Cambio di prospettiva da parte del relatore che ponendosi dalla parte del mondo, facendosi interprete di un comune sentimento, ha posto la “perché è difficile sperare?”. “Fino a quando desideriamo costruire un futuro con le nostre mani – ha spiegato – faticheremo ad essere uomini e donne di speranza”. Ha poi aggiunto, “il pellegrino non vive senza problemi. La forza della speranza non sta nelle soluzioni alle nostre attese ma nella certezza della mano di Cristo accanto a noi, il signore non ci salva dalla morte ma ci salva nella morte”. Alla radice di questa convinzione, vi è un cammino di fede, la scelta di coltivare la relazione con Dio, di relazionarsi con lui, di sentirlo padre, di sperimentarne la presenza.

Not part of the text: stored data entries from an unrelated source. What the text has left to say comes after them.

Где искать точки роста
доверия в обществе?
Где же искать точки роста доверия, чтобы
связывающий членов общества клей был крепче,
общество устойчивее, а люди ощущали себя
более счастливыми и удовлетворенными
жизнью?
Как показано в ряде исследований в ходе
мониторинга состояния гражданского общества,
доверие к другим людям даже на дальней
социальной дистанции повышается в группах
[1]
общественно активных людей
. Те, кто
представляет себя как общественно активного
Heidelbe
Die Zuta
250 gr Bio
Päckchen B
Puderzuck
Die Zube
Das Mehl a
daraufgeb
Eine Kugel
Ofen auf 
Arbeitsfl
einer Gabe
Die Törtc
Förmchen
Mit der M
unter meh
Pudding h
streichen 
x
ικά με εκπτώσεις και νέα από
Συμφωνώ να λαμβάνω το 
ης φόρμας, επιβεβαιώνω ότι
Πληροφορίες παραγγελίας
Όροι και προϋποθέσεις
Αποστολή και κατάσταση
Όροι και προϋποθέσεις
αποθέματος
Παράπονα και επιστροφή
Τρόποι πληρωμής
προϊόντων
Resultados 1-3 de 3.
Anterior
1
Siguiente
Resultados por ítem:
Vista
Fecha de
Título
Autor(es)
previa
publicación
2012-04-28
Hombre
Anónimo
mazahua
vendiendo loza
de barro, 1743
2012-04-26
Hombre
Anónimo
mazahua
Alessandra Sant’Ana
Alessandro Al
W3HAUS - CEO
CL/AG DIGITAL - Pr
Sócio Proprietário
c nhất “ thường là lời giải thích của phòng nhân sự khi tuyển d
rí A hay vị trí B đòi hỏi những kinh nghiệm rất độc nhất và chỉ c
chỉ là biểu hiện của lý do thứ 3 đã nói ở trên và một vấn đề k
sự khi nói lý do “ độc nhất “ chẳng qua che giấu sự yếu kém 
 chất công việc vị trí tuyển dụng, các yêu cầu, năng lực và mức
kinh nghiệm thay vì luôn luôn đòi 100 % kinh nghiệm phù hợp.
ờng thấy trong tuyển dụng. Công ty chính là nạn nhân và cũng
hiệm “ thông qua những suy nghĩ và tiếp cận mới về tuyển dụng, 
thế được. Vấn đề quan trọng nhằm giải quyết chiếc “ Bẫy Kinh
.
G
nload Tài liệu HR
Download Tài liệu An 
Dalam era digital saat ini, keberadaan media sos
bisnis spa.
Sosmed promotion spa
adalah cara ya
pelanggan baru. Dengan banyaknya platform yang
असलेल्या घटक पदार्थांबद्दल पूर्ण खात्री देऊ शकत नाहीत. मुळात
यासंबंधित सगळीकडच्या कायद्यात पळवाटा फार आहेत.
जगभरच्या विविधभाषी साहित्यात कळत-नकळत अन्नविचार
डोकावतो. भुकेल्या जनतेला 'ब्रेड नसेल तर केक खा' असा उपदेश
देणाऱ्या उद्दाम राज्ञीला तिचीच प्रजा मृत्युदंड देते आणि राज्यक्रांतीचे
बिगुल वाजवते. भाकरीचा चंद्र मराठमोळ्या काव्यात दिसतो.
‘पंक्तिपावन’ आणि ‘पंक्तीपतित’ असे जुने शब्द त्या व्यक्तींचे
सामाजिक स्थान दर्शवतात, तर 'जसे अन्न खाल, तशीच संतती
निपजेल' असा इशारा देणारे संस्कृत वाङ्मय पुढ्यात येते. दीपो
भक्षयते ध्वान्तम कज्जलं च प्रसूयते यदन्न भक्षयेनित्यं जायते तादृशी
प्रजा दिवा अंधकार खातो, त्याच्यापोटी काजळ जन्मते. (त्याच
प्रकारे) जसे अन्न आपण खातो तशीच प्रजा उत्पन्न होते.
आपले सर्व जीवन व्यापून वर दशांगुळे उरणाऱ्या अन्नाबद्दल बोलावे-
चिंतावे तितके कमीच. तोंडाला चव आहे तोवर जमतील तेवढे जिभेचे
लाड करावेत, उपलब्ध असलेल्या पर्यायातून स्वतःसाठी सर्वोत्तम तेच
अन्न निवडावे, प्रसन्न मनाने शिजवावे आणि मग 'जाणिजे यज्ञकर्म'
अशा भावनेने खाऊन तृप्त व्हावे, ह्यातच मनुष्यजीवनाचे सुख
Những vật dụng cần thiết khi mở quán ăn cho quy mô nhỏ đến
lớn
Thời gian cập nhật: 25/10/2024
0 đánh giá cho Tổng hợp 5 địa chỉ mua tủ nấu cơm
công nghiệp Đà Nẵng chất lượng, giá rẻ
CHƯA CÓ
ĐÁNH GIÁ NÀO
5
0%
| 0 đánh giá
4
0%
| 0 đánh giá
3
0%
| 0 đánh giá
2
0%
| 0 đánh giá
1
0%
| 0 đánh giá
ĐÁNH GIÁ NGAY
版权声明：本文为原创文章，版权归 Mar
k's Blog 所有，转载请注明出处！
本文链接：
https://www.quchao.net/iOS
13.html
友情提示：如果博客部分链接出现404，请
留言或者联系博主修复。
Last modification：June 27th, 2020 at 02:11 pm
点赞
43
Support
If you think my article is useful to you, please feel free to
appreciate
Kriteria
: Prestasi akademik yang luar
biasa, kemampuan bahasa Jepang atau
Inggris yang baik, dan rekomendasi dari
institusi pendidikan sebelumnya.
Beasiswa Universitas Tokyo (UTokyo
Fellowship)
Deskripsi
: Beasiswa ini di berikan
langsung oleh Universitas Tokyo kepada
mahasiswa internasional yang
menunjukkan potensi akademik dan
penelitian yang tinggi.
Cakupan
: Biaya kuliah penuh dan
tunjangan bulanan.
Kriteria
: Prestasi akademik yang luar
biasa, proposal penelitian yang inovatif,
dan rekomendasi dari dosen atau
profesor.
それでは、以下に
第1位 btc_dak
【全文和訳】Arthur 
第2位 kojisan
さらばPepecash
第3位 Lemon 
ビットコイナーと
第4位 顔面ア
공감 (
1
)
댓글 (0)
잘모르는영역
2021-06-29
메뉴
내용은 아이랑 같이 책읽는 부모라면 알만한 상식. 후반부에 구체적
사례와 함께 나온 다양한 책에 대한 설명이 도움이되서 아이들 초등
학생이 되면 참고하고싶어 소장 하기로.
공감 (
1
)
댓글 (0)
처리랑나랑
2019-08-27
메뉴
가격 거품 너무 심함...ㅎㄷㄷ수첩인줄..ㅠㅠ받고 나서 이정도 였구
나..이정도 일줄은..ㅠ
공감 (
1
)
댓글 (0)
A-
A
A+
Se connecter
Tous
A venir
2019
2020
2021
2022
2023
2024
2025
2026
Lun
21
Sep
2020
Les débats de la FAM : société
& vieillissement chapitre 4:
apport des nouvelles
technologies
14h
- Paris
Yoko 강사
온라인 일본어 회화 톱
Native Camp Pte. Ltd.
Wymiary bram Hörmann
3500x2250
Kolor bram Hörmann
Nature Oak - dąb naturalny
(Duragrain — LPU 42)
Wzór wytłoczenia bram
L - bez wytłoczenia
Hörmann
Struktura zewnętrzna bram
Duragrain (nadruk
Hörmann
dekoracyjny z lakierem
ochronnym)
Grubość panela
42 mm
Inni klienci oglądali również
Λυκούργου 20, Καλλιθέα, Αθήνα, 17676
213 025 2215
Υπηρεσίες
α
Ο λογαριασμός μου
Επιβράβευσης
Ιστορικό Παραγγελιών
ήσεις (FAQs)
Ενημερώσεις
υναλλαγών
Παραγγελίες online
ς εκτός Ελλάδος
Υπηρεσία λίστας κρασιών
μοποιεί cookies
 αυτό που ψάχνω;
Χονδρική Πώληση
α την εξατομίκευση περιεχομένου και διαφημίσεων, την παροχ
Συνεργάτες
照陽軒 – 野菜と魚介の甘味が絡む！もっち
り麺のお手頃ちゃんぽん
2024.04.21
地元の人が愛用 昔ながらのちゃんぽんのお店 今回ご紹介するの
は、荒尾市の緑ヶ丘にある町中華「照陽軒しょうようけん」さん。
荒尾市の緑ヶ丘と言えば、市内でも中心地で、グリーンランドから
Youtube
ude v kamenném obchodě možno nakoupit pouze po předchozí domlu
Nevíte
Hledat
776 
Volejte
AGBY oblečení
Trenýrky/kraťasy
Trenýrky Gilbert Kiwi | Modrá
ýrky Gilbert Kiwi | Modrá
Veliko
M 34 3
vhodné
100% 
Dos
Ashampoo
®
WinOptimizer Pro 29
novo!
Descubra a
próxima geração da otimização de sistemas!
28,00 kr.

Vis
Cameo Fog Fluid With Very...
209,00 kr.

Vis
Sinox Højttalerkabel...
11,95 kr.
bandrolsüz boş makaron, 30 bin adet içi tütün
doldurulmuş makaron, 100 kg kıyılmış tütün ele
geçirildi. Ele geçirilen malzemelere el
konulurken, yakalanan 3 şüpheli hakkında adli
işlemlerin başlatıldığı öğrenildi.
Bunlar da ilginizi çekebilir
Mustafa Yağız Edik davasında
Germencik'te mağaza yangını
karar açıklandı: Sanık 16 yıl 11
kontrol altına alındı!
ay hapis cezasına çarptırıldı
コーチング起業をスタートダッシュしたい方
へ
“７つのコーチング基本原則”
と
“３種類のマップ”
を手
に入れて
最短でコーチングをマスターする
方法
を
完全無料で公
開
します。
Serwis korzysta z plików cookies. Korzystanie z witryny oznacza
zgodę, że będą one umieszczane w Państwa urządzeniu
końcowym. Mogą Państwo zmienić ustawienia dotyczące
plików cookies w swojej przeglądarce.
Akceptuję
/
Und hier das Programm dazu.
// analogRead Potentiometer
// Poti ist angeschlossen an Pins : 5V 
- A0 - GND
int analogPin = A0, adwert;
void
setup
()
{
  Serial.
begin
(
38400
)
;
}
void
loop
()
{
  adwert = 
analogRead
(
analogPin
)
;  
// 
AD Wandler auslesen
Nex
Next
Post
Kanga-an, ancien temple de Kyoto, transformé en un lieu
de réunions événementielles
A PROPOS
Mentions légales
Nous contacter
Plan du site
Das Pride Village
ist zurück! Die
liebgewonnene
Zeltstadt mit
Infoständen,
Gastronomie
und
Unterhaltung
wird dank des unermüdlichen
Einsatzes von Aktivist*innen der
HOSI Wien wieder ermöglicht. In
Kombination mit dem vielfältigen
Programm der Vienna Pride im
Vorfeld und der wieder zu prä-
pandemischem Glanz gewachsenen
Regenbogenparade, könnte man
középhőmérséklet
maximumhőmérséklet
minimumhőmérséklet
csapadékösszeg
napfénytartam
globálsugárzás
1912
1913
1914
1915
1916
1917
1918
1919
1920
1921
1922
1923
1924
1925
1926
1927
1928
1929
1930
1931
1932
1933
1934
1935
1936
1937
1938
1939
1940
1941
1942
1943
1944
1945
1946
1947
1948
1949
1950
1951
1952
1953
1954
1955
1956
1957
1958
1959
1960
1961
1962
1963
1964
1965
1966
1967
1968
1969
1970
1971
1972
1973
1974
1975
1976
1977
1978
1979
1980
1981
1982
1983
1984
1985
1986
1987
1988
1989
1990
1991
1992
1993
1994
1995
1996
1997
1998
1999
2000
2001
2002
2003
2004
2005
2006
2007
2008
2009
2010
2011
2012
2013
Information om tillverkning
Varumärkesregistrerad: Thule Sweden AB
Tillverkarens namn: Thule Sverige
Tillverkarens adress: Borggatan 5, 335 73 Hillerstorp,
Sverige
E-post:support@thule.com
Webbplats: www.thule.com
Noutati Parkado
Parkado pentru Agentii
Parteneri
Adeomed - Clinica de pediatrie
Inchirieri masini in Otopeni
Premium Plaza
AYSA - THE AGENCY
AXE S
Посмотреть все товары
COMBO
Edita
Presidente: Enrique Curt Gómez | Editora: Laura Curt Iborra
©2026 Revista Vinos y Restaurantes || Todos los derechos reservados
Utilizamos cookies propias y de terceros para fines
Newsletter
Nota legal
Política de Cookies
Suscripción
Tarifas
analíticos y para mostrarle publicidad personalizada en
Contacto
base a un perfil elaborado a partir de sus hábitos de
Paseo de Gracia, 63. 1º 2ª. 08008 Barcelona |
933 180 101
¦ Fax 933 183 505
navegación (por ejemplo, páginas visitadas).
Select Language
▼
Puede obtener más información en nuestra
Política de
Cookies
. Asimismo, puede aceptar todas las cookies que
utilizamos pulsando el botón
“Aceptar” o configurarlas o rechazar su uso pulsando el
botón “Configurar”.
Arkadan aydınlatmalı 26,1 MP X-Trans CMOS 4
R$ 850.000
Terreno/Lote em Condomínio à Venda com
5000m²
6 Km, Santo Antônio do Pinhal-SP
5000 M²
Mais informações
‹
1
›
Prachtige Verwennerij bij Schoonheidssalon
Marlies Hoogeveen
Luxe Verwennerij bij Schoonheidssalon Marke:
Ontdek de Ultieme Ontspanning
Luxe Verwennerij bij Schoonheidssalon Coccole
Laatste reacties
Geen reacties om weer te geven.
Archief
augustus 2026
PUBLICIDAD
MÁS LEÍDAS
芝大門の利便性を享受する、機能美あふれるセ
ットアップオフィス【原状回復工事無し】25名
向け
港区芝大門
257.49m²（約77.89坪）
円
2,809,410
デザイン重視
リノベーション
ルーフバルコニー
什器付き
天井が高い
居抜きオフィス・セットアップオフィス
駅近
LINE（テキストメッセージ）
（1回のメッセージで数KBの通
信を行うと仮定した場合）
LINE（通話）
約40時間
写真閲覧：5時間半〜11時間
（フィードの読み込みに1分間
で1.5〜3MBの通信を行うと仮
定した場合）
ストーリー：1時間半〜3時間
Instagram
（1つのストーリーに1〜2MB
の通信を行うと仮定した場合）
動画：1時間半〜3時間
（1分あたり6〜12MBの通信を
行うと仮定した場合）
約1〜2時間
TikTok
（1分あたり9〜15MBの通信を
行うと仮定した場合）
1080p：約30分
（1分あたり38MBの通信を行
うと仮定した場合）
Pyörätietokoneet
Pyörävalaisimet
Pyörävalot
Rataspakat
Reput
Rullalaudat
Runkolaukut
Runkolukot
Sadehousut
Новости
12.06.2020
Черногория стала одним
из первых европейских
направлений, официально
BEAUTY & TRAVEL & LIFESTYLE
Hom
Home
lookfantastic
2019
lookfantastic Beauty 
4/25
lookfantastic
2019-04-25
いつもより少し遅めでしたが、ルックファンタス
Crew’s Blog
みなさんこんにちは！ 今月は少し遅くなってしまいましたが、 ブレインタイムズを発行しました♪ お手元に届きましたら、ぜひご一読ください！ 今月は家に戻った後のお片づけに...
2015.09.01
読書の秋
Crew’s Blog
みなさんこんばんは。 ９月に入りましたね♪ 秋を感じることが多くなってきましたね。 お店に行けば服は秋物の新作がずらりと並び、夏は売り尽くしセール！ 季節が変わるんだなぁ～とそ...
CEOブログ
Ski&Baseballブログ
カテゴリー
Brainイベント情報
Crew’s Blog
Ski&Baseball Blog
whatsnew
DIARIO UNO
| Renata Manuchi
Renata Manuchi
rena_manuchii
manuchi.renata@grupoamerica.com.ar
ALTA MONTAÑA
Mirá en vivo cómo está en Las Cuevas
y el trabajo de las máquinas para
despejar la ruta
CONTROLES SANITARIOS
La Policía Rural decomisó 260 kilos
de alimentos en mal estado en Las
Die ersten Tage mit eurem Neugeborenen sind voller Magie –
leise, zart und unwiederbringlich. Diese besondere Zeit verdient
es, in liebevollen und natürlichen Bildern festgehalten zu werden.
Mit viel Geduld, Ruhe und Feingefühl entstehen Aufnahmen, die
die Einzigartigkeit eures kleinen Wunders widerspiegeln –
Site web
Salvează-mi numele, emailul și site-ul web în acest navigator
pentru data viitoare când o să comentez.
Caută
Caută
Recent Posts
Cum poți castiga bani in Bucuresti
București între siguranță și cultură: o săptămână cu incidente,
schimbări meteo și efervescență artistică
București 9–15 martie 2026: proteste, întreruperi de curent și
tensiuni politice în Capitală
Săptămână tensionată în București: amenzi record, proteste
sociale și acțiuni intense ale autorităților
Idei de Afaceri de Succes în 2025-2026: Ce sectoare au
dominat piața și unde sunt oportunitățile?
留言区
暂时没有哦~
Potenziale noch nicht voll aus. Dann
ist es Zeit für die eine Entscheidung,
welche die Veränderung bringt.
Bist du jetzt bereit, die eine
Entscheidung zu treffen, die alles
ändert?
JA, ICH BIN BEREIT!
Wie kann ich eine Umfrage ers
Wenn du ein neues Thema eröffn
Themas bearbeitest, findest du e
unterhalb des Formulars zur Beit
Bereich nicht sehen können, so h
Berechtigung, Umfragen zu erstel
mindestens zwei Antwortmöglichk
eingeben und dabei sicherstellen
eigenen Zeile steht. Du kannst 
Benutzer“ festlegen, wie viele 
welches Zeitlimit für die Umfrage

Conversione, l’ultimo passaggio che De Donatis ha proposto all’assemblea. “L’incontro con la misericordia che fa entrare nella speranza, genera conversione” ossia quel cambiamento urgente  e necessario per attraversare la porta da persone nuove, riconciliate con se stesse. “Il primo passo da compiere – l’invito del Cardinale – è forse quello di arrivarci con qualche lacrima”, sollecitando ad avere “uno sguardo di misericordia su tutta la nostra storia. Il passaggio indica un cambiamento interiore: sarò capace di leggere tutto quello che ho vissuto nella mia vita con gli occhi di Dio e avere la forza di continuare il mio pellegrinaggio sulla terra finché vorrà?”.

Parole che si fanno premessa ad una preparazione personale o comunitaria  – secondo le proposte di Diocesi e parrocchie –  a varcare la Porta Santa e pronunciare la professione di fede in Dio, nella Chiesa sulla tomba di Pietro.